[Dataset entries]
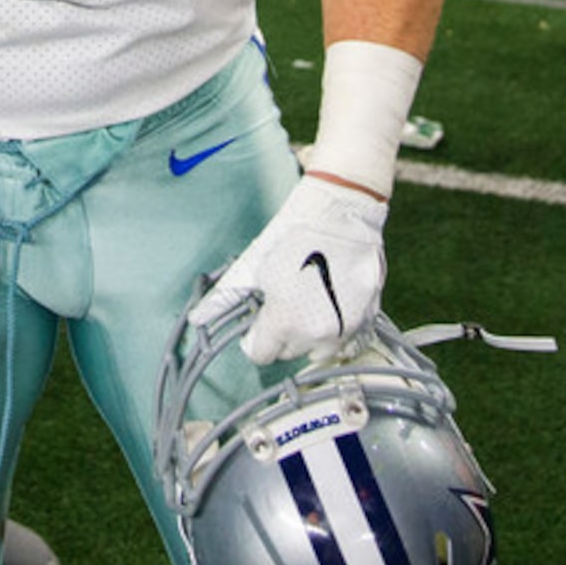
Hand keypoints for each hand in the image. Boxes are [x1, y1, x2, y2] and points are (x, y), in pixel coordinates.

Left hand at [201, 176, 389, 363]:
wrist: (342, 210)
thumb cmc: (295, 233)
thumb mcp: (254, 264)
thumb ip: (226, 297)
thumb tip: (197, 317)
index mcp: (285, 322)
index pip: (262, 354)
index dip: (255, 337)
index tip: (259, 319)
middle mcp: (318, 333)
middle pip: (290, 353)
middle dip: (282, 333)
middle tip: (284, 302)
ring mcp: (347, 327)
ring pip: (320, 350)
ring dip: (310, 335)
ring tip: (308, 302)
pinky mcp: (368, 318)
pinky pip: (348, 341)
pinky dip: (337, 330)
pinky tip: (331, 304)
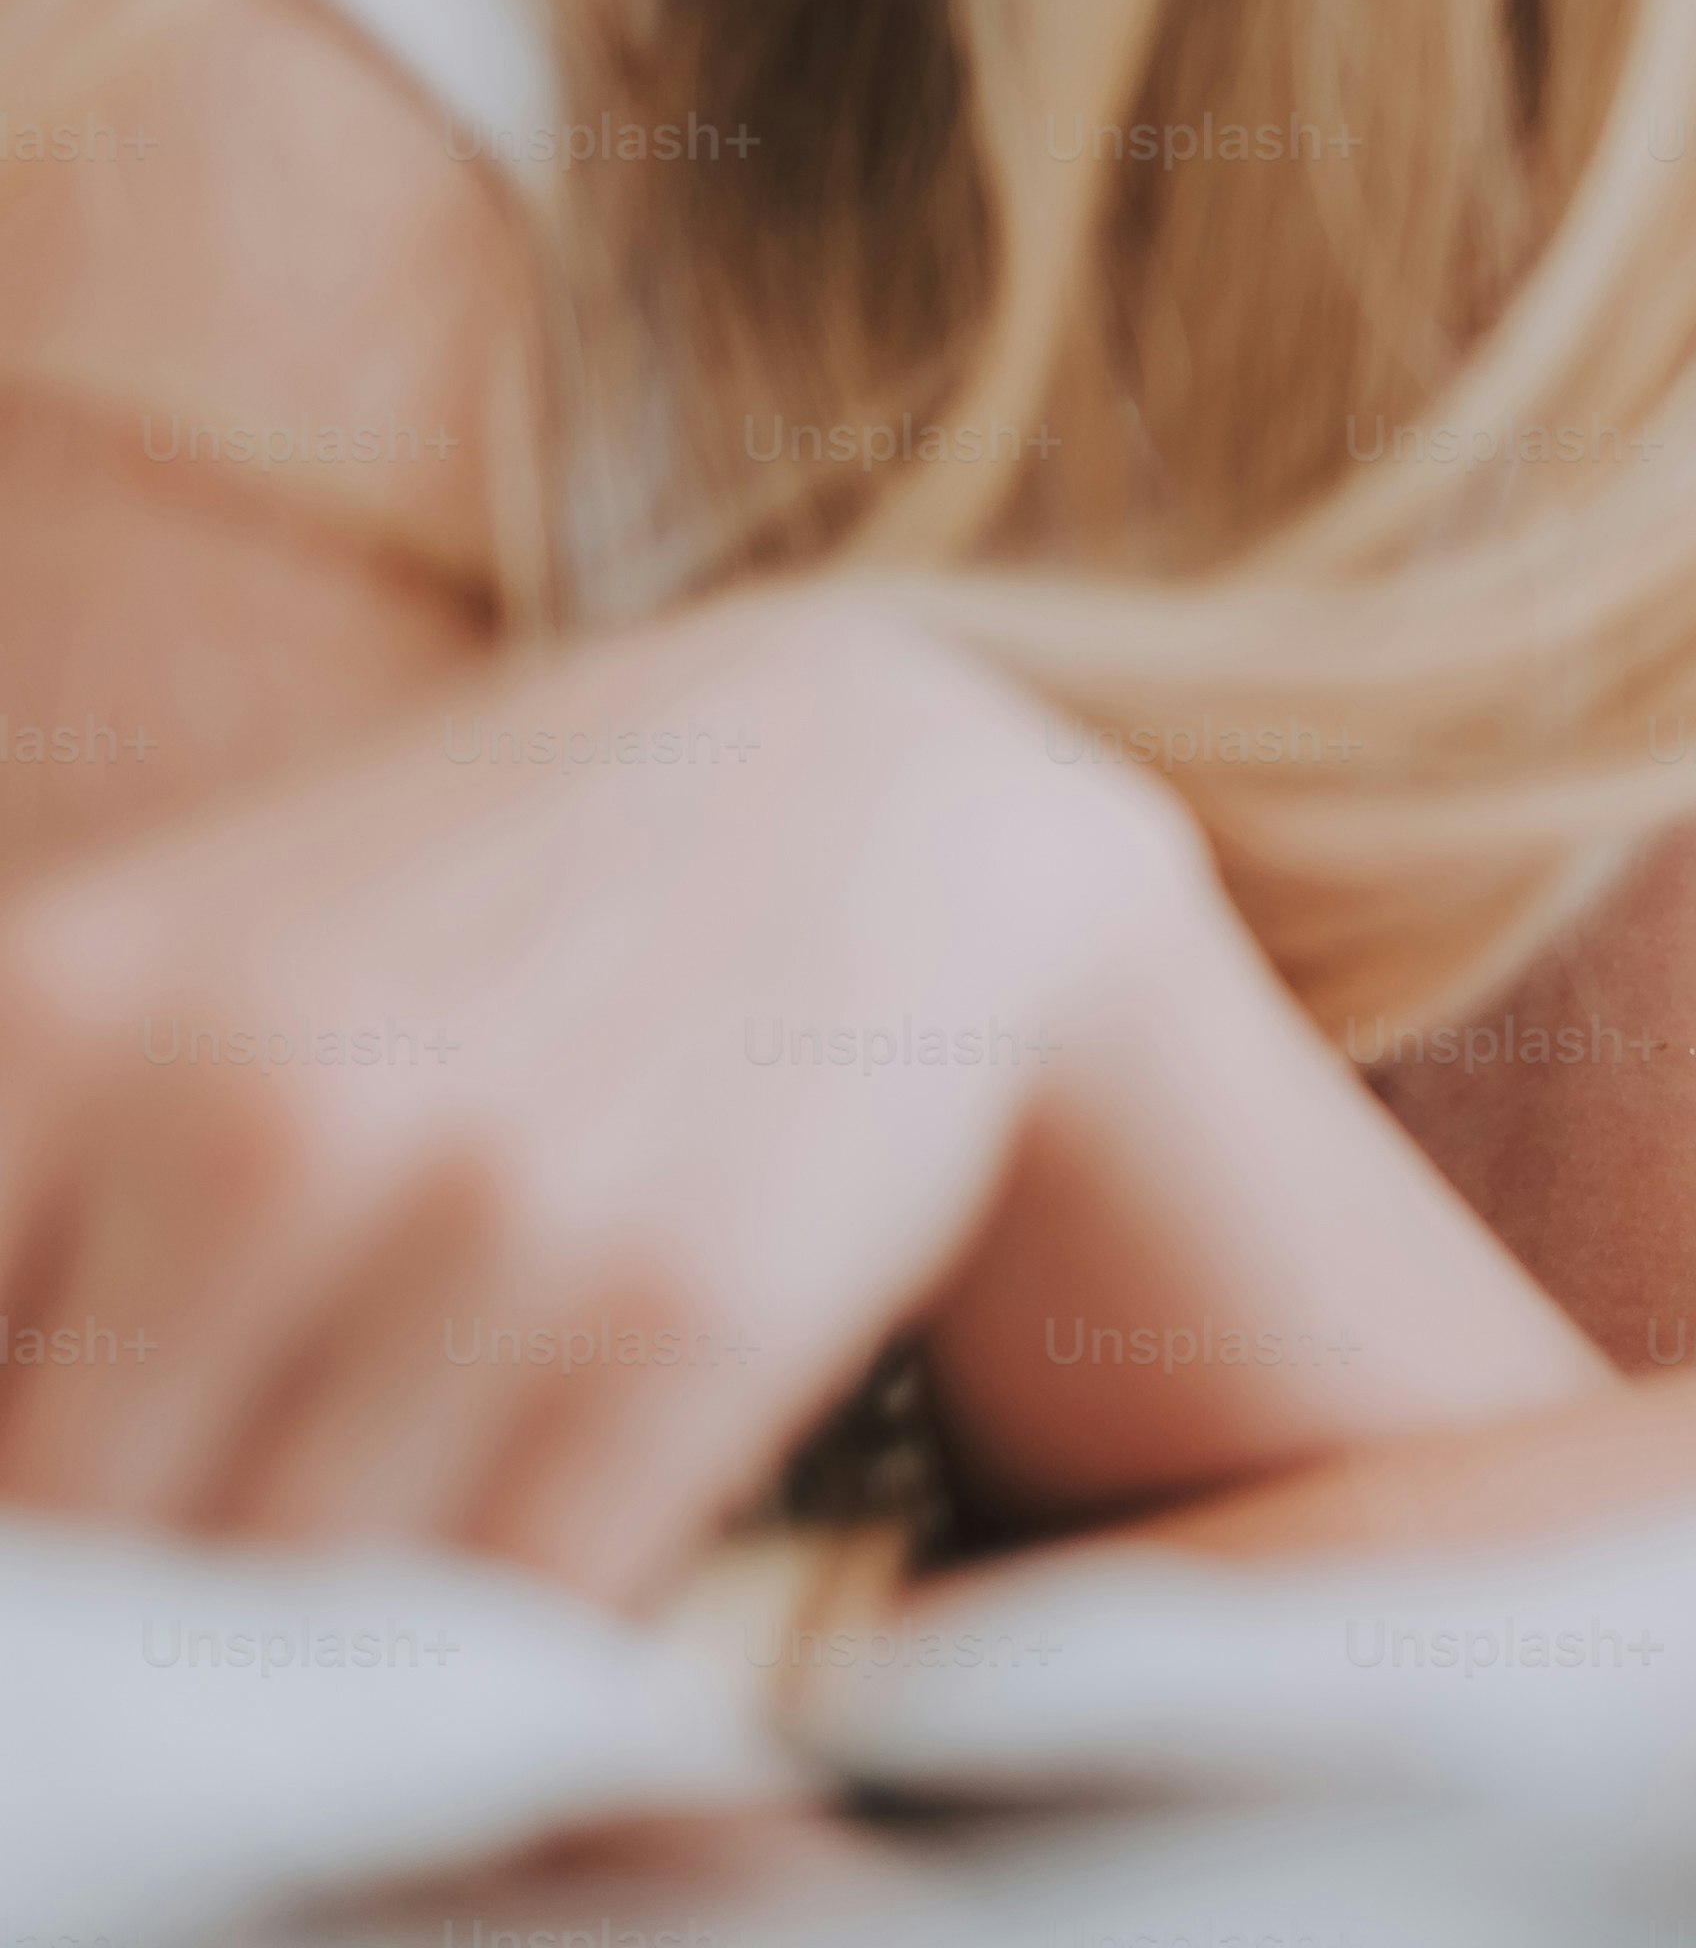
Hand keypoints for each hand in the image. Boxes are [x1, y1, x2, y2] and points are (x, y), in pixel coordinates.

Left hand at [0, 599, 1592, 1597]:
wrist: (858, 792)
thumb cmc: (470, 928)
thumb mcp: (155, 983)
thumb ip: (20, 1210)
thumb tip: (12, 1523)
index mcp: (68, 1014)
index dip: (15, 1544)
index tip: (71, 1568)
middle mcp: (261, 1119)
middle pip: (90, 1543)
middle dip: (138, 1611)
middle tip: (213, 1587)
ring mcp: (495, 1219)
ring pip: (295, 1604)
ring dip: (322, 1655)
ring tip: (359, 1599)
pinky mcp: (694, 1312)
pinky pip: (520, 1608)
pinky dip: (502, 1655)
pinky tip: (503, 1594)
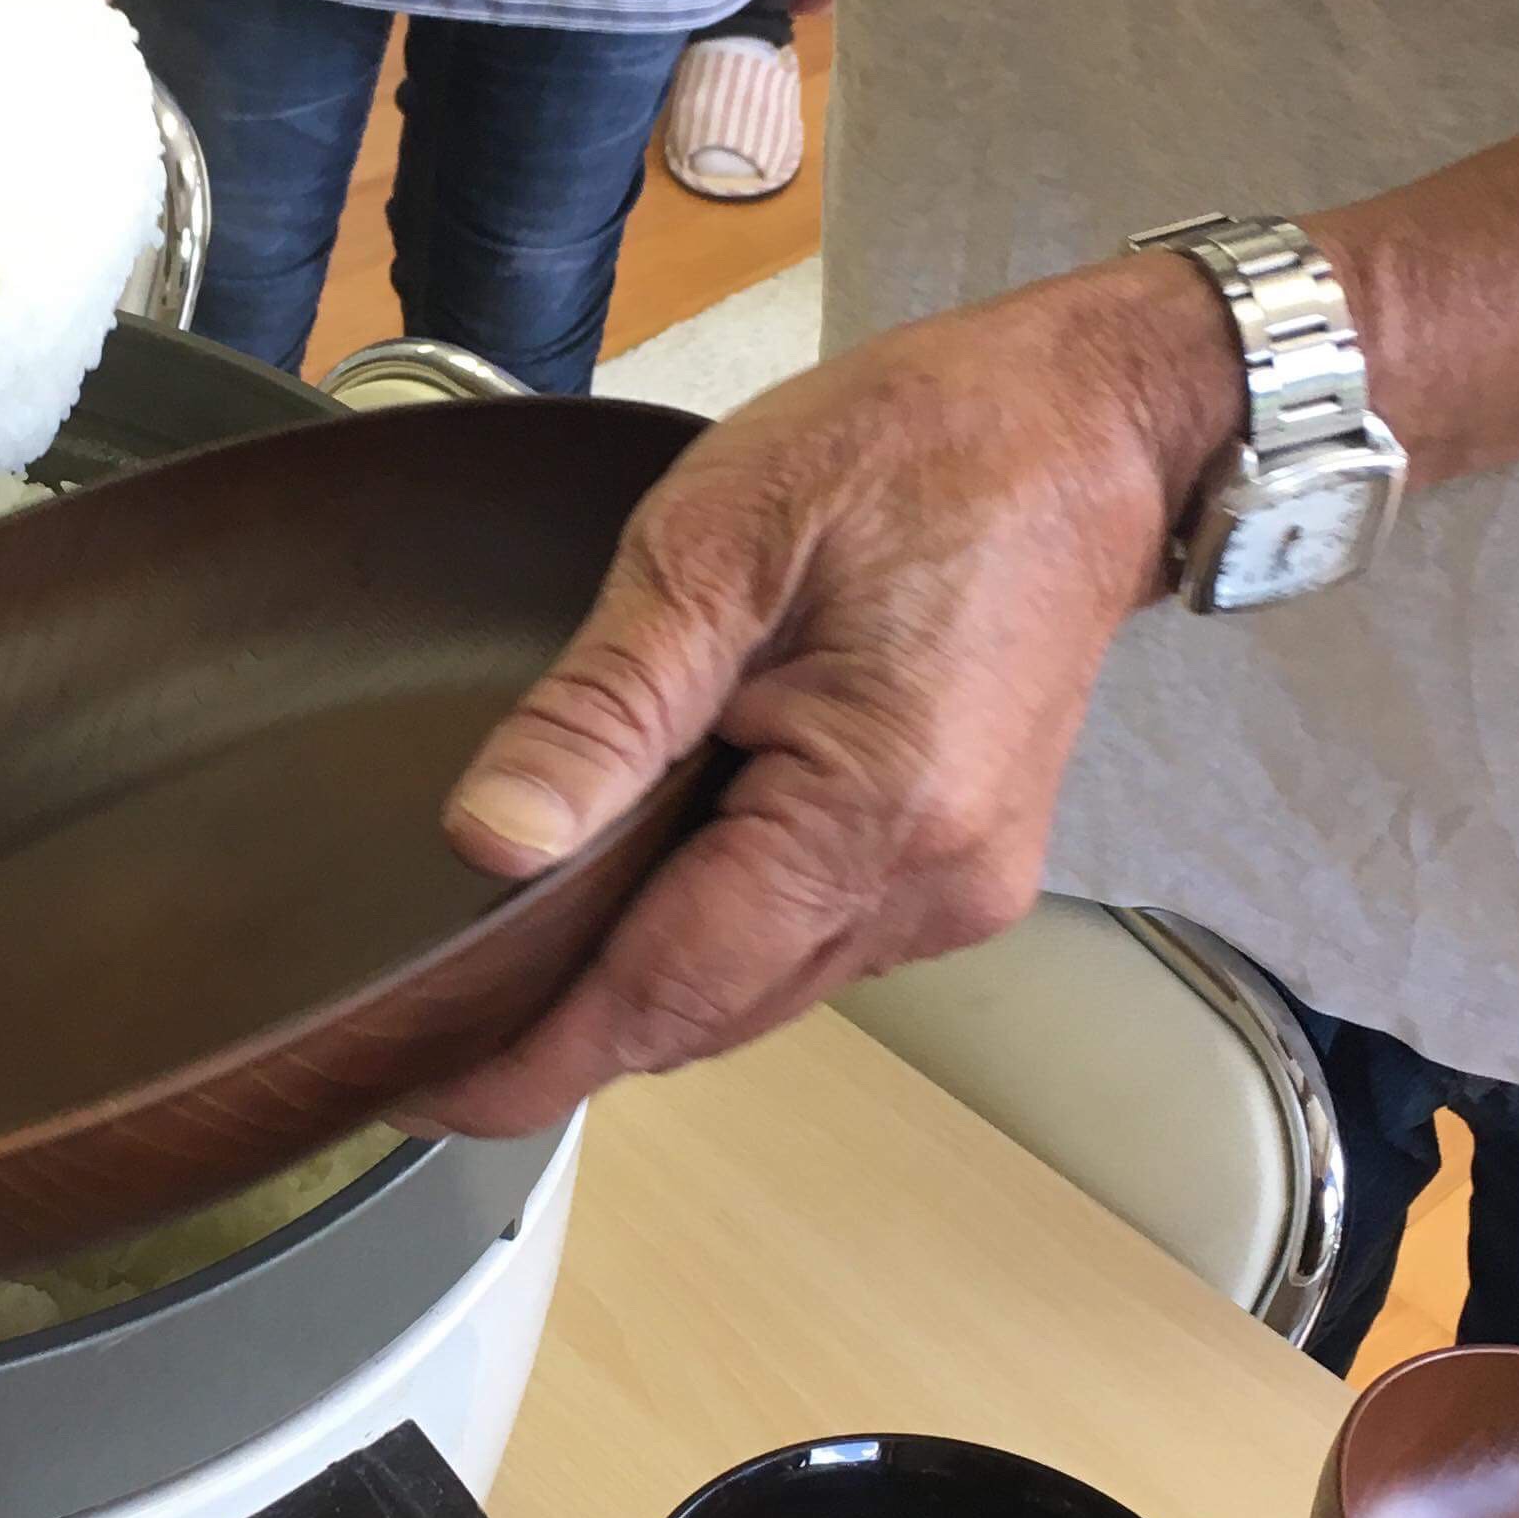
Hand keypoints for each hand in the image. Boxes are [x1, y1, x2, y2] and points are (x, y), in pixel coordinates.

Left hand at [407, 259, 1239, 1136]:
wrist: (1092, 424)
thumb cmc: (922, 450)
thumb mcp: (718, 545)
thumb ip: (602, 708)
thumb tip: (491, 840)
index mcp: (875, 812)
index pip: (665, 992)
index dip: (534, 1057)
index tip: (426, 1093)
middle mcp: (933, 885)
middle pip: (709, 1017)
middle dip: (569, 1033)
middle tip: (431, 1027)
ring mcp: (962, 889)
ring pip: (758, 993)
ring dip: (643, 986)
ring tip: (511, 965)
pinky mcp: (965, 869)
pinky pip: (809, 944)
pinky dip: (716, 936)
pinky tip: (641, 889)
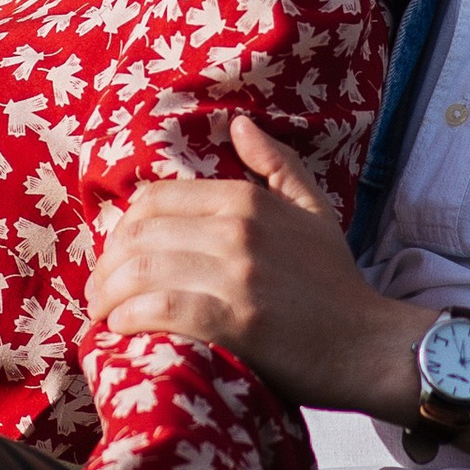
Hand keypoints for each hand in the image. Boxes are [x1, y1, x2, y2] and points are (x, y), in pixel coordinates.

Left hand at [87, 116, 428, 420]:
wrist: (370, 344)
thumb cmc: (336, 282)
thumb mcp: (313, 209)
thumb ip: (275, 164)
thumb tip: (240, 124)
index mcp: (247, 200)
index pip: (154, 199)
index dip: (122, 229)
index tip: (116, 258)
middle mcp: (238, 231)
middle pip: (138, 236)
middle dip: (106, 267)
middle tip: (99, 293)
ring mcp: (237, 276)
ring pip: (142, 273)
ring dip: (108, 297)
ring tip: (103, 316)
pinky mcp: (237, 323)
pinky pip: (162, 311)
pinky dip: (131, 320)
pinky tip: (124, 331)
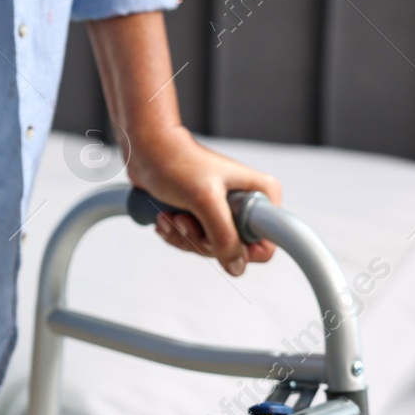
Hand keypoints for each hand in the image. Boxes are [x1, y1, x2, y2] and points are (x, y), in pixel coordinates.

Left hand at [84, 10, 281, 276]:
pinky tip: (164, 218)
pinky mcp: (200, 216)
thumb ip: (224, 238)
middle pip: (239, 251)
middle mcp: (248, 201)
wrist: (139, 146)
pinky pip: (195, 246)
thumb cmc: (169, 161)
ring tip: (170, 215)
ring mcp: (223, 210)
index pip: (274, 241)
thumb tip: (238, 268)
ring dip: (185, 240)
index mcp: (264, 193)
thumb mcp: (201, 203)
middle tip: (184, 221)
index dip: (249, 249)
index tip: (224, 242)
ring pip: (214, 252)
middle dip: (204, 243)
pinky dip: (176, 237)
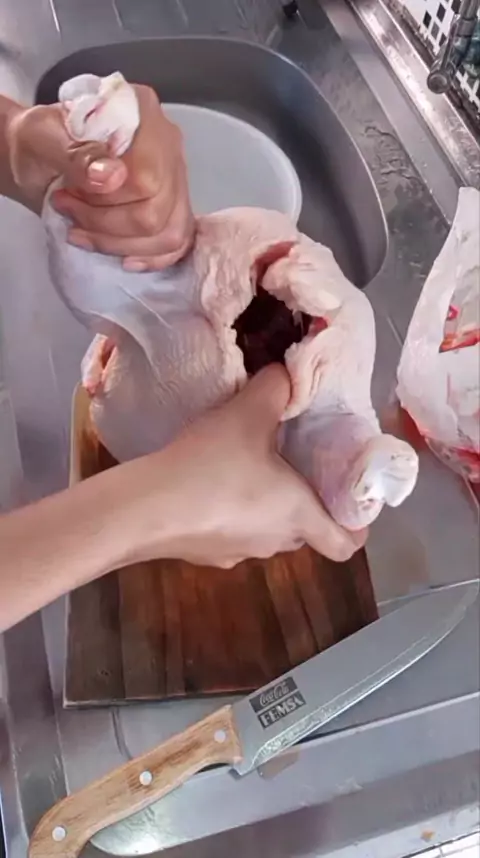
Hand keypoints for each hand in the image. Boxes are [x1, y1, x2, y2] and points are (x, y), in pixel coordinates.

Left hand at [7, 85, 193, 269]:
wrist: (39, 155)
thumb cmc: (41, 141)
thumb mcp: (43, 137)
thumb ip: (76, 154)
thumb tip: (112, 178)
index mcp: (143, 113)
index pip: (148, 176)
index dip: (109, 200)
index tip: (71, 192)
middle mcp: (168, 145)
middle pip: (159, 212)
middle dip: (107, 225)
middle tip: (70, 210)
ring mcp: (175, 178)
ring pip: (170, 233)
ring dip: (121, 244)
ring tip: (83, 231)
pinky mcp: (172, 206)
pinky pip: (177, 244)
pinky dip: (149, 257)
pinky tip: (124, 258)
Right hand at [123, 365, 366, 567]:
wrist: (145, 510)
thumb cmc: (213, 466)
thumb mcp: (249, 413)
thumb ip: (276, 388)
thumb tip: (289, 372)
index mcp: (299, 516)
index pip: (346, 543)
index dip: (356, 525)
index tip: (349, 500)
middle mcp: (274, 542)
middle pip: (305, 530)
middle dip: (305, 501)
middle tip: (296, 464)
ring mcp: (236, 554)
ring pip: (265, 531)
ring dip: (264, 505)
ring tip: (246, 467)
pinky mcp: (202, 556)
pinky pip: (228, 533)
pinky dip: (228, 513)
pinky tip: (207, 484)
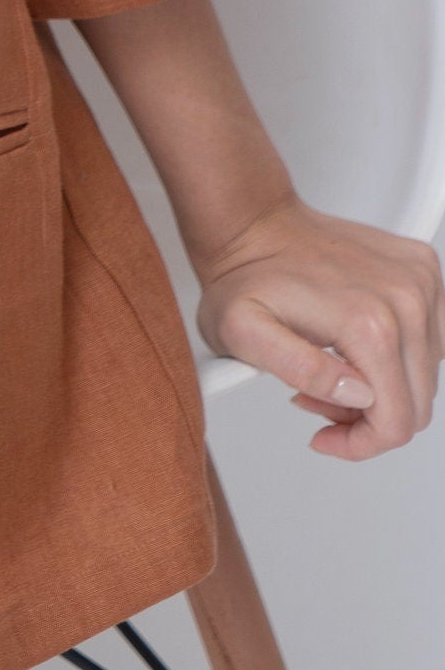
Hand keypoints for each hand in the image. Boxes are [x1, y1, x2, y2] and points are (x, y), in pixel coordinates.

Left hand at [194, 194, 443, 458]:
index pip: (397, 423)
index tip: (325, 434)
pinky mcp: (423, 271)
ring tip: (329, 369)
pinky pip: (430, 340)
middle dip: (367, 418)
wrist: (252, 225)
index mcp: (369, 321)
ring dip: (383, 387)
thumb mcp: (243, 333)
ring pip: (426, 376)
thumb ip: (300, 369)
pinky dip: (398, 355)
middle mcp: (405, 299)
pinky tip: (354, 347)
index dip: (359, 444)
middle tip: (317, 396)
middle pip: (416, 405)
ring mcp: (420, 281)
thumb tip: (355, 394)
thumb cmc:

**AIM OF THE EXERCISE**
Search the entries for the word "Left" and show every line that has it.

**EXPECTED OUTPUT**
Left hand at [201, 176, 389, 363]:
Left hand at [0, 599, 1592, 1597]:
Left hand at [407, 259, 1239, 1136]:
Left hand at [87, 116, 428, 420]:
Left hand at [84, 10, 281, 276]:
Left hand at [7, 85, 193, 269]:
Left hand at [194, 194, 443, 458]:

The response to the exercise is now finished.